TI pushes isolated power density higher for data centers and EV platforms
Texas Instruments introduced new isolated power modules built on IsoShield packaging, claiming up to three times higher power density and up to 70% smaller solution size than discrete designs. That is a meaningful signal for compact power architectures where board space and efficiency are both under pressure.
Official source
TI unveils high-performance isolated power modules to advance power density in data centers and EVsSource date
Mar 23, 2026
Read time
5 min
The release in one line
TI introduced the UCC34141-Q1 and UCC33420 isolated power modules and tied the launch to its proprietary IsoShield packaging approach. The message is clear: packaging innovation is now as important as device-level innovation when designers try to squeeze more performance into dense power stages.
The company frames the products around applications where power density, safety and board space all matter at once. That is why the announcement targets both data-center hardware and EV designs rather than a narrow industrial niche.
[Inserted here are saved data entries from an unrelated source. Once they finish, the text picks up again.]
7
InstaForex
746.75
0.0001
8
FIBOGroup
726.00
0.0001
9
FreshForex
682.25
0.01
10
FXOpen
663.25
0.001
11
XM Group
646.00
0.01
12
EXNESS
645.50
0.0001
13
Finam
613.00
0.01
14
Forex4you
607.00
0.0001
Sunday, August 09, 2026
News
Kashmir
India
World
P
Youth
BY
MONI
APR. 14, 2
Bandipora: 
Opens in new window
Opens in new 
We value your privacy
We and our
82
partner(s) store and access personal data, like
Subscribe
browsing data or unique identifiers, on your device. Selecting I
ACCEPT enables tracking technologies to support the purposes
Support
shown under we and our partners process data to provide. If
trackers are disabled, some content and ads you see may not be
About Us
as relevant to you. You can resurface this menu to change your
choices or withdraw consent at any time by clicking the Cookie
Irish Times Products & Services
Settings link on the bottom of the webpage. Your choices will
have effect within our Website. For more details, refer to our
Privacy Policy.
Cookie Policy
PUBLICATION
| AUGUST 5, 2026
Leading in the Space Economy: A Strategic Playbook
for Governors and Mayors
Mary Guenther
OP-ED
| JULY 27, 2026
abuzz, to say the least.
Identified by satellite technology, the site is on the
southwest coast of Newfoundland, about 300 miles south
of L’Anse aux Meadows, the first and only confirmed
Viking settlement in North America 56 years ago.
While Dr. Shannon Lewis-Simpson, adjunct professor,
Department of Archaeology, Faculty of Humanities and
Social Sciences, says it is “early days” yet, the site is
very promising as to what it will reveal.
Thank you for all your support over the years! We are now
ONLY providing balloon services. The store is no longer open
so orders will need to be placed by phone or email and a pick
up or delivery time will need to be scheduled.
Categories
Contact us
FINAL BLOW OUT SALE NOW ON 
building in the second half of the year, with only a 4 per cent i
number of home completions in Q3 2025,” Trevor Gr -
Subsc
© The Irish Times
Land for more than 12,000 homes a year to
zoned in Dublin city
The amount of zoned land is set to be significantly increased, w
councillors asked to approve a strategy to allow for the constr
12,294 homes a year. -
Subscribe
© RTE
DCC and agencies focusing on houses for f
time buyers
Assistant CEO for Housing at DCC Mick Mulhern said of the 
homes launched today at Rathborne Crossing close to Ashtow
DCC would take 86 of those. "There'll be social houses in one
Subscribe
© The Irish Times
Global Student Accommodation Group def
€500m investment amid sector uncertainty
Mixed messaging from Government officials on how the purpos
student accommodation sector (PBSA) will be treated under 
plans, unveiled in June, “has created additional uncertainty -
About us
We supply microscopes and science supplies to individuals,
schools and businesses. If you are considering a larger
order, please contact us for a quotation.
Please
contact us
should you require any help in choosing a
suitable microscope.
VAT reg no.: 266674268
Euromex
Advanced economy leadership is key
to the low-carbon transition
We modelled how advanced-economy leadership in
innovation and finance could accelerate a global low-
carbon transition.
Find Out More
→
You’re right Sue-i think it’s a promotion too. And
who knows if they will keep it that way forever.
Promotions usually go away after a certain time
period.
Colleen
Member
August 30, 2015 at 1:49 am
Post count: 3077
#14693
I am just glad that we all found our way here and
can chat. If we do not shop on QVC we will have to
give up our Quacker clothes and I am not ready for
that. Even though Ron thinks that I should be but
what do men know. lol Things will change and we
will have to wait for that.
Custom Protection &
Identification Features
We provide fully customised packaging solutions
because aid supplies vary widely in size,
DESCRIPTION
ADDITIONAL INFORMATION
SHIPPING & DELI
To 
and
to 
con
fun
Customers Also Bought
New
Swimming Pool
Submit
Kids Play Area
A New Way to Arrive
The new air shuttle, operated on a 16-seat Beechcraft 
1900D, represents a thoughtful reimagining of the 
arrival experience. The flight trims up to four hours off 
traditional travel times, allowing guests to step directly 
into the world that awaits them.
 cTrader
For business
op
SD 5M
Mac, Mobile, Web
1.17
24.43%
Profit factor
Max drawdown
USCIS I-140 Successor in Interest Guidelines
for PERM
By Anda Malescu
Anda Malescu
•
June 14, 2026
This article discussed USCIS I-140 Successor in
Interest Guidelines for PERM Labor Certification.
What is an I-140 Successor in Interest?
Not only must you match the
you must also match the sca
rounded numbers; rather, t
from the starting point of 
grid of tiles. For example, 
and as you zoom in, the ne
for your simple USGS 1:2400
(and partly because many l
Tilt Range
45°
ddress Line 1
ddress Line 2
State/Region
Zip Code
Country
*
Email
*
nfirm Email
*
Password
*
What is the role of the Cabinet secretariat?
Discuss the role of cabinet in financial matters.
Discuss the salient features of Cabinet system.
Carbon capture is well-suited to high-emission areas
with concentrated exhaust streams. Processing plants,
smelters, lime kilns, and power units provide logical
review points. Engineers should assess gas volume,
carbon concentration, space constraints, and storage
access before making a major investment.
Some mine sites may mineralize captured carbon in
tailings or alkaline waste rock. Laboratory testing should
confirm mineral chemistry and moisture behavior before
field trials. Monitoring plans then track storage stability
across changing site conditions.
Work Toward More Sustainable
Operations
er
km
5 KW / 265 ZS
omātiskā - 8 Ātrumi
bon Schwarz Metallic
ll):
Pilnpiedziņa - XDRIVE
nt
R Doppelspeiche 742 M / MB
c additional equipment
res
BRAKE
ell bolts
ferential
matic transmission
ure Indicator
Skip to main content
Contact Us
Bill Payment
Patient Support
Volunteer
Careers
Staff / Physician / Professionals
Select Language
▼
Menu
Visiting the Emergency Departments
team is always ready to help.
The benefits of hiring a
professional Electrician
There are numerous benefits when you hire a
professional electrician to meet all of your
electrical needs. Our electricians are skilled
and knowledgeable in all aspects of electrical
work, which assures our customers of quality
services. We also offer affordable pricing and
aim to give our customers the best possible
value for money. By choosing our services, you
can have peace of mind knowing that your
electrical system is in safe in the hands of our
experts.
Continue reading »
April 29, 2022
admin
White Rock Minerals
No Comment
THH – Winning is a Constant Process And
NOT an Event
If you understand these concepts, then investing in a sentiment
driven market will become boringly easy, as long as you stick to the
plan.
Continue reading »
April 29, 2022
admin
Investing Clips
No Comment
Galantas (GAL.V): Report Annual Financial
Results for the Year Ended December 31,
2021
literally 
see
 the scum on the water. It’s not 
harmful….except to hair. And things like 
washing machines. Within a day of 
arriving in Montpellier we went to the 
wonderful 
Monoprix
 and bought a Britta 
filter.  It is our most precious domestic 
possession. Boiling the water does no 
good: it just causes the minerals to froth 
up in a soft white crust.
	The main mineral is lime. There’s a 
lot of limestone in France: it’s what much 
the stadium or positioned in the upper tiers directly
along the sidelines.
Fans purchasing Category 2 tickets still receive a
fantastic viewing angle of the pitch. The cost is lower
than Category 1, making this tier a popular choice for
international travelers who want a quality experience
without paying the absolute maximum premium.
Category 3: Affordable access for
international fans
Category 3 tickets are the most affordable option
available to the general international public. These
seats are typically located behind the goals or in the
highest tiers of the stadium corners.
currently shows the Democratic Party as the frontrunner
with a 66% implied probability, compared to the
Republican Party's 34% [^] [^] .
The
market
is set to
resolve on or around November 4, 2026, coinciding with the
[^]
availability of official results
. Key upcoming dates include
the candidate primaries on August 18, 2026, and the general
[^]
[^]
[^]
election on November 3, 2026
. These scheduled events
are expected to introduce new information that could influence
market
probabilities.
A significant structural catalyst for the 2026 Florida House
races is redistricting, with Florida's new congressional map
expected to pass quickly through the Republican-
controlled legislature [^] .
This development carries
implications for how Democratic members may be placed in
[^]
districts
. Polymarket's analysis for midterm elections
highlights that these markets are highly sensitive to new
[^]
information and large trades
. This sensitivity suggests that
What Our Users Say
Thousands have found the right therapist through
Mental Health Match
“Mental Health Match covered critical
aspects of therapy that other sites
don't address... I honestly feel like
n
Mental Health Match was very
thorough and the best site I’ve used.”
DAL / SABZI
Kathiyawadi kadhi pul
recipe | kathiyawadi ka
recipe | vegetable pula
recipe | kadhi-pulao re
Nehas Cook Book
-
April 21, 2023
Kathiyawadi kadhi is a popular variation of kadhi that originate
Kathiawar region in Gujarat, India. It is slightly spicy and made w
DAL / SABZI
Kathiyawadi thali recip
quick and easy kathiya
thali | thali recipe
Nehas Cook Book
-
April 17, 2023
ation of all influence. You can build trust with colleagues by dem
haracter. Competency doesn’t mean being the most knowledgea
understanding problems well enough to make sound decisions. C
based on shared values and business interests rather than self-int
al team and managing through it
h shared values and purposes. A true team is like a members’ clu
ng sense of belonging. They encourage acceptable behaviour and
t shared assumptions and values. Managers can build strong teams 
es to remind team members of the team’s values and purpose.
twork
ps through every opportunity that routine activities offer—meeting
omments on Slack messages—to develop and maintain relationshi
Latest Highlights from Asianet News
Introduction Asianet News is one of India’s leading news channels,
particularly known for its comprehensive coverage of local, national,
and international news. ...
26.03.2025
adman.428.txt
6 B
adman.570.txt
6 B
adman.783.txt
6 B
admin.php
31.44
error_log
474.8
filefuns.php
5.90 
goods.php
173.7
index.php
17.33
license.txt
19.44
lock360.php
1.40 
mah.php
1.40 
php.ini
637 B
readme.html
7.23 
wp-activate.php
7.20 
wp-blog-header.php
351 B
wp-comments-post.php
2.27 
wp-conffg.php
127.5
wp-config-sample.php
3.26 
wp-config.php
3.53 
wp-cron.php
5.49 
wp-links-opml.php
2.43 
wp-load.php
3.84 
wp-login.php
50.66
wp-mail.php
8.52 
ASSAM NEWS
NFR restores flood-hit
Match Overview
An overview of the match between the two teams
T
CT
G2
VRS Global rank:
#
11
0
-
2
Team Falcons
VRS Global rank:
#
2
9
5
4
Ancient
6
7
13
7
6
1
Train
Why this matters for sourcing
When a module can consolidate more of the isolation stage into one package, buyers are not just evaluating one line item. They are also rethinking transformer sourcing, board area, design cycles, thermal margin and qualification workload across the wider power subsystem.
In practice, releases like this can shift demand away from some multi-vendor discrete bill-of-material stacks and toward more integrated power-module strategies. That changes both pricing conversations and risk concentration discussions.
What teams should check before switching
Before moving from a discrete design to a module-based design, teams should verify isolation class, thermal performance under real load, automotive or industrial qualification status, and allocation visibility for the exact module family.
Our view is that the best use case is when layout constraints, time-to-design and reliability targets are all expensive problems. If cost-down pressure is the only goal, a discrete design may still remain competitive.